Alors Rabbi Lévi Its’hak leva les yeux vers le ciel et s’exclama : « Maître de l’univers, regarde comme ton peuple est merveilleux ! Voilà un Juif qui, malgré tout, se refuse à mentir ! » Le Rabbi de Berditchev avait le don de toujours considérer son prochain avec un regard plein de compassion, de compréhension et de bienveillance.
Comment considérons-nous la bonne fortune de notre prochain ? Nous réjouissons-nous avec lui ou le regardons-nous avec envie ? Comment nous jugeons-nous, nous-mêmes et nos propres défauts ? Sommes-nous sincères et objectifs ou aveuglés par notre subjectivité ? « Celui-là ? C’est un pingre, il ne sort rien de bon de lui. Moi ? Je fais simplement attention à la manière dont je dépense mon argent. » « Elle est tellement rasoir, complètement asociale. Moi ? J’aime tout simplement rester chez moi. » « Il est têtu comme un âne. Moi ? Je suis quelqu’un de déterminé. »

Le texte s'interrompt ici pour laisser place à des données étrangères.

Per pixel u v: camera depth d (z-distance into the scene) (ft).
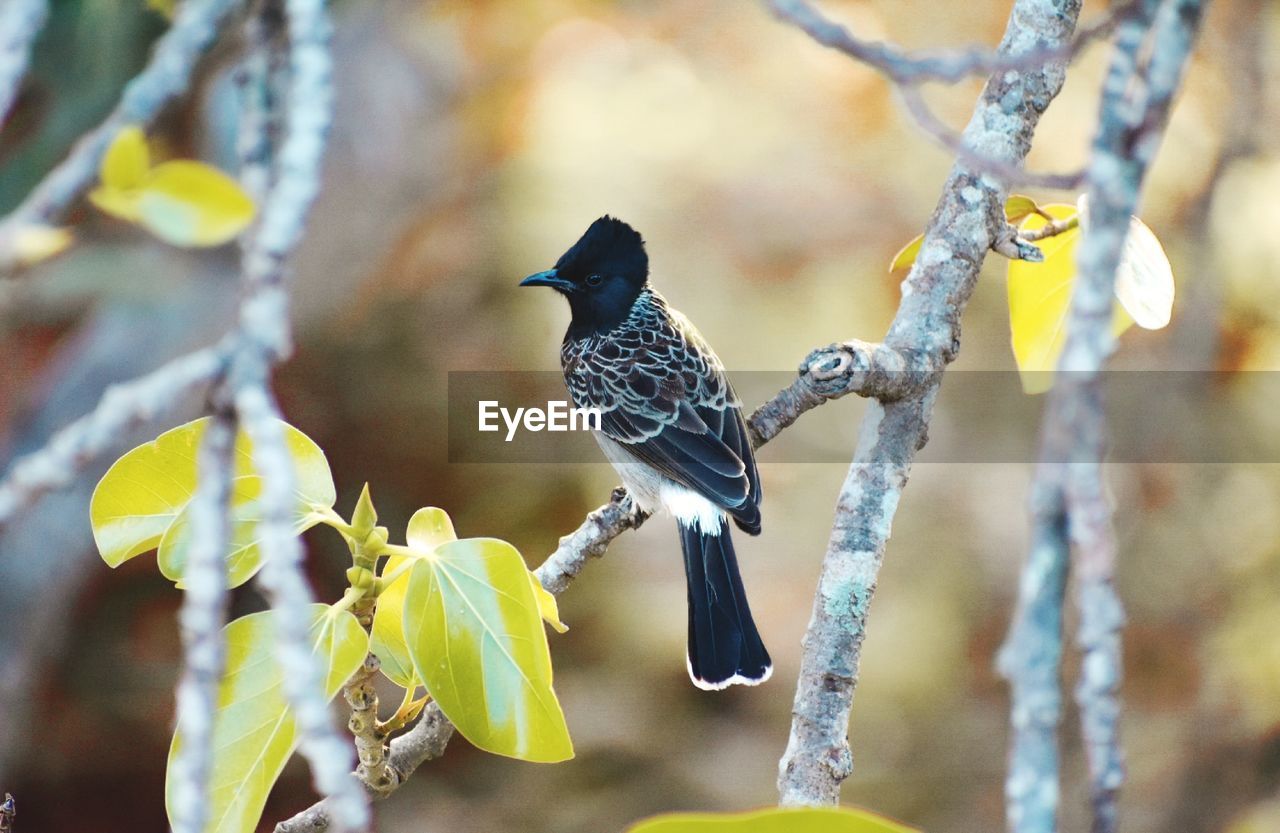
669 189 43.91
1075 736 40.65
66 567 44.86
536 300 44.96
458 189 45.19
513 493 45.83
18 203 33.40
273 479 8.77
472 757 46.57
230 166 33.81
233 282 42.60
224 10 10.11
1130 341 42.80
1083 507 8.89
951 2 45.32
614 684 44.88
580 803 44.45
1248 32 41.52
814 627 17.02
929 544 45.32
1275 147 41.52
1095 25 11.09
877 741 44.57
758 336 42.60
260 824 45.52
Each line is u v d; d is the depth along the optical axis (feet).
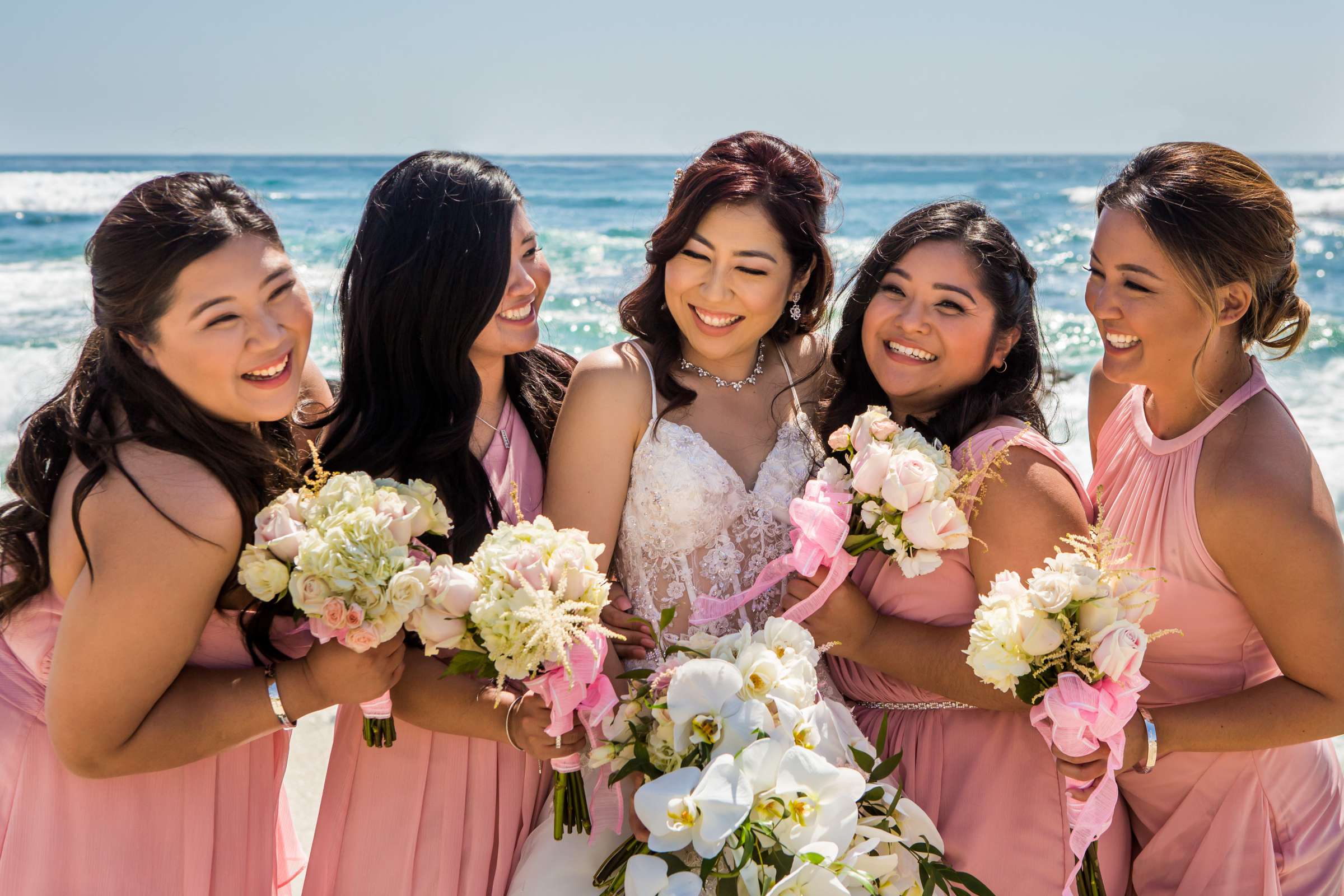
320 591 7.18
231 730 7.80
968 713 9.38
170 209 7.36
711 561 9.58
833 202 10.19
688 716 7.68
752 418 10.23
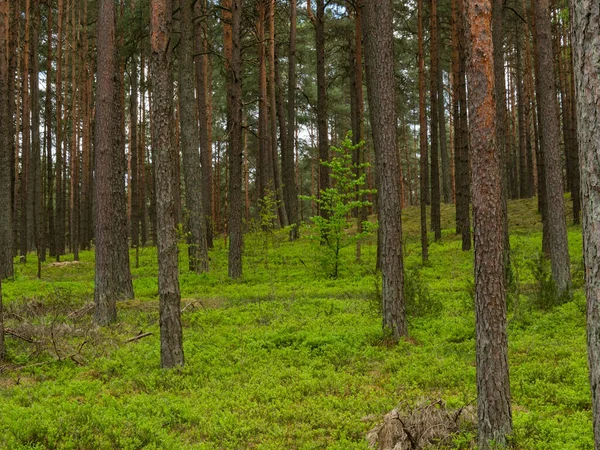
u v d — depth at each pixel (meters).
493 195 5.91
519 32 33.81
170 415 7.30
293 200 31.25
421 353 9.73
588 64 3.07
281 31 34.19
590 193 3.07
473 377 8.26
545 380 7.92
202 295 16.97
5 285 19.23
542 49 13.96
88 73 34.53
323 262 19.78
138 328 12.79
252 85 37.41
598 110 3.02
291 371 9.17
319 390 8.32
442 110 38.62
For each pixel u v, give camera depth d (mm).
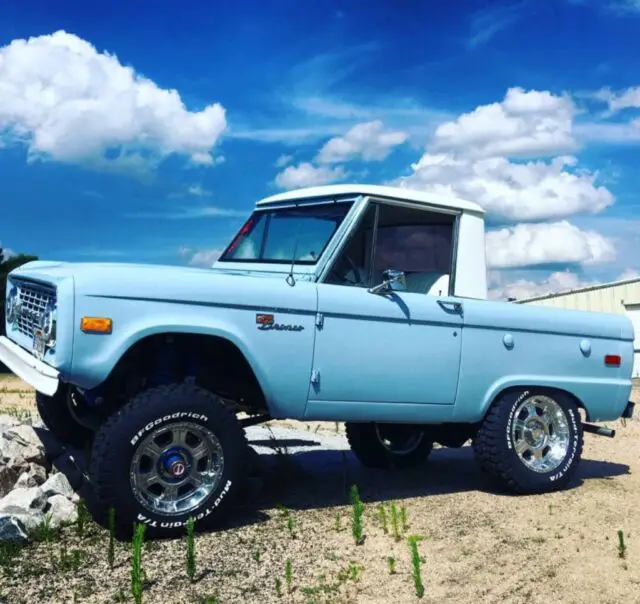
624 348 6566
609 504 5707
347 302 5203
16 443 5801
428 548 4621
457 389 5695
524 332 6012
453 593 3943
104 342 4410
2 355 5434
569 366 6223
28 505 4883
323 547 4605
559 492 6059
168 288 4598
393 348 5383
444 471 6922
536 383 6012
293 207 5879
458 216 5934
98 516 4781
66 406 6176
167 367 5090
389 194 5539
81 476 5590
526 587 4035
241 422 5645
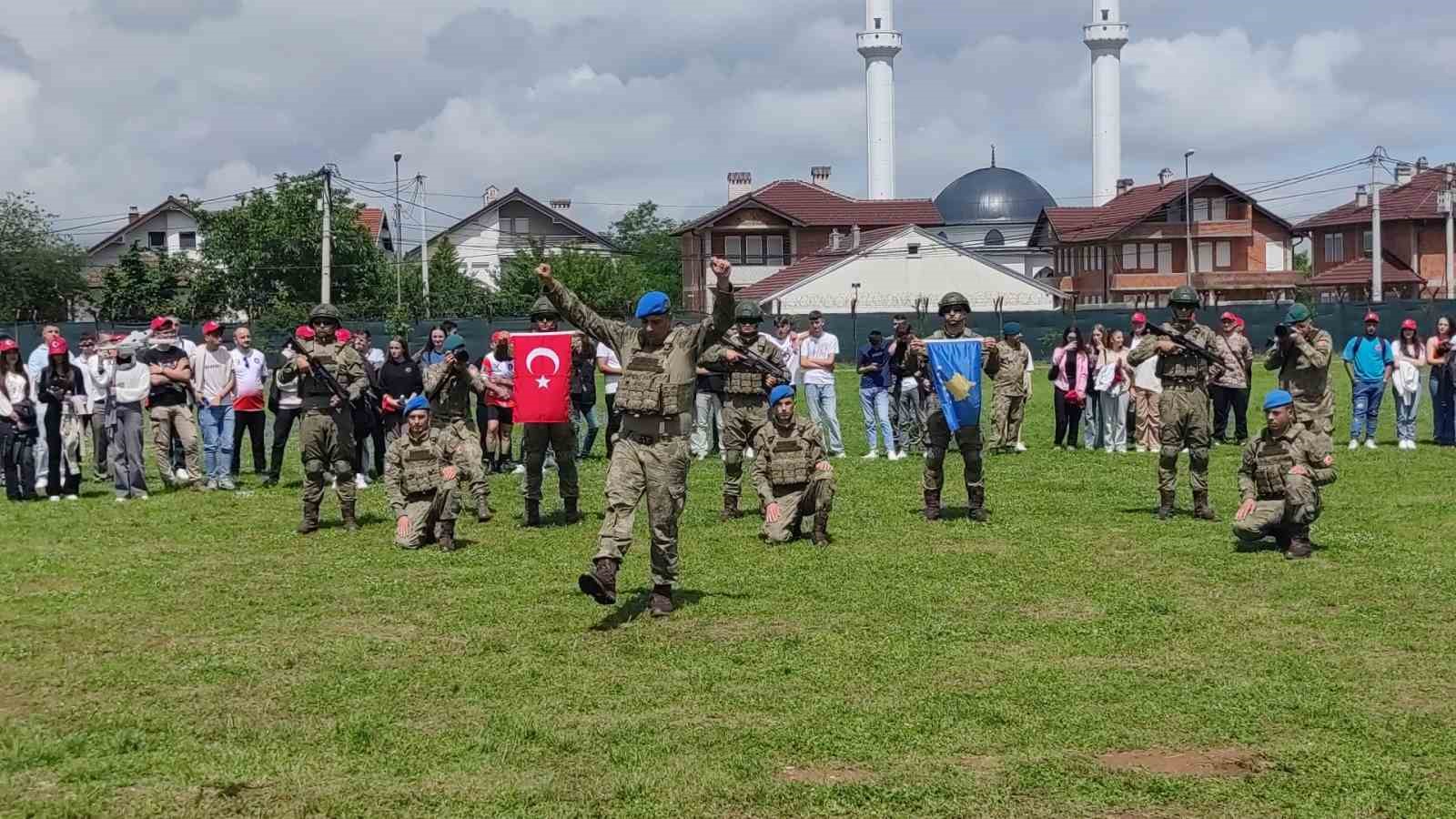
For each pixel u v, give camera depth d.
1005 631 9.09
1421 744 6.71
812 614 9.62
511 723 7.13
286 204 59.56
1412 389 20.95
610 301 65.56
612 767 6.48
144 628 9.52
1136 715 7.21
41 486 17.55
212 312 60.44
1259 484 11.88
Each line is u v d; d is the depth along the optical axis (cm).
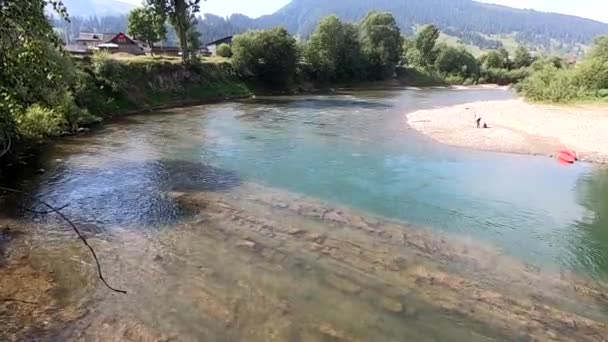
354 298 1085
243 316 997
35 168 2139
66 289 1088
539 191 2014
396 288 1139
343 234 1473
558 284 1201
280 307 1036
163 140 2905
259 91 6391
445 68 10812
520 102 5509
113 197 1769
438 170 2306
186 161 2378
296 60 6981
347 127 3575
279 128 3475
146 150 2606
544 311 1062
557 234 1548
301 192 1906
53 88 2842
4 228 1427
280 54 6612
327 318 998
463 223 1622
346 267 1241
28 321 956
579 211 1777
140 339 912
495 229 1577
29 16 1159
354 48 8788
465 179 2161
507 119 3969
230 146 2775
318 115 4269
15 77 1339
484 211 1748
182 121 3706
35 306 1012
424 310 1045
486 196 1922
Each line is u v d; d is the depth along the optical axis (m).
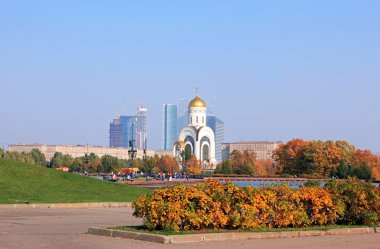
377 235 26.05
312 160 193.25
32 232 24.50
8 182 45.84
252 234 23.80
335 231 26.30
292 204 26.66
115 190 50.16
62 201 41.03
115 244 21.08
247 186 26.03
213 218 24.22
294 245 21.89
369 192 29.50
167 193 23.75
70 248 19.97
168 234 22.28
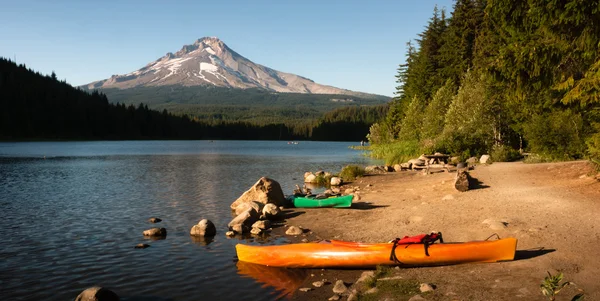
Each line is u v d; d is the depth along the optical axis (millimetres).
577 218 11586
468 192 17281
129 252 11820
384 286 7977
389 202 17688
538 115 27609
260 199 18406
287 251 10094
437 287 7672
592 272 7773
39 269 10398
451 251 8898
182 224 15727
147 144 137750
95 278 9703
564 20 14234
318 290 8461
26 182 30531
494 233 10922
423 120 50844
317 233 13422
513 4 16344
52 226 15500
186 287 9008
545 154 26484
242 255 10648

En clair, la manière dont nous regardons le monde et ceux qui nous entourent a un impact très fort sur la manière dont nous serons traités par la vie. L’emploi du verbe « voir » est tout à fait justifié de la part de Moïse : la manière dont nous verrons la vie en affectera les événements.
Le sixième Rabbi de Loubavitch, Rabbi Yossef Its’hak Schneersohn (1880-1950), raconta un jour que lorsqu’il était un jeune enfant, il avait demandé à son père : « Pourquoi un homme a-t-il deux yeux ? » « L’œil droit, lui répondit son père, doit être utilisé avec amour, quand on regarde son prochain juif ; l’œil gauche, lui, doit être utilisé avec circonspection lorsque l’on contemple des bonbons ou d’autres objets qui ne sont pas si importants dans l’ordre des choses. »
(Lorsque j’étais à la yéchiva, le même bâtiment servait aussi de synagogue et nous avions donc l’occasion de fréquenter les hommes qui venaient pour les offices quotidiens. Un monsieur en particulier, paix à son âme, nous semblait toujours assez acariâtre, ce qu’on pourrait appeler un vieux grincheux. Je ne me rappelle pas s’il louchait concrètement un peu, mais nous l’appelions « Sam à l’œil gauche », parce qu’il avait toujours l’air de nous regarder avec ce fameux œil gauche.)
La Paracha intitulée Reeh, « vois », nous rappelle éternellement que même notre vision peut apporter la vertu ou bien le vice. Considérons le monde qui nous entoure d’un regard juste et bon et invitons ainsi les bénédictions de D.ieu dans notre vie.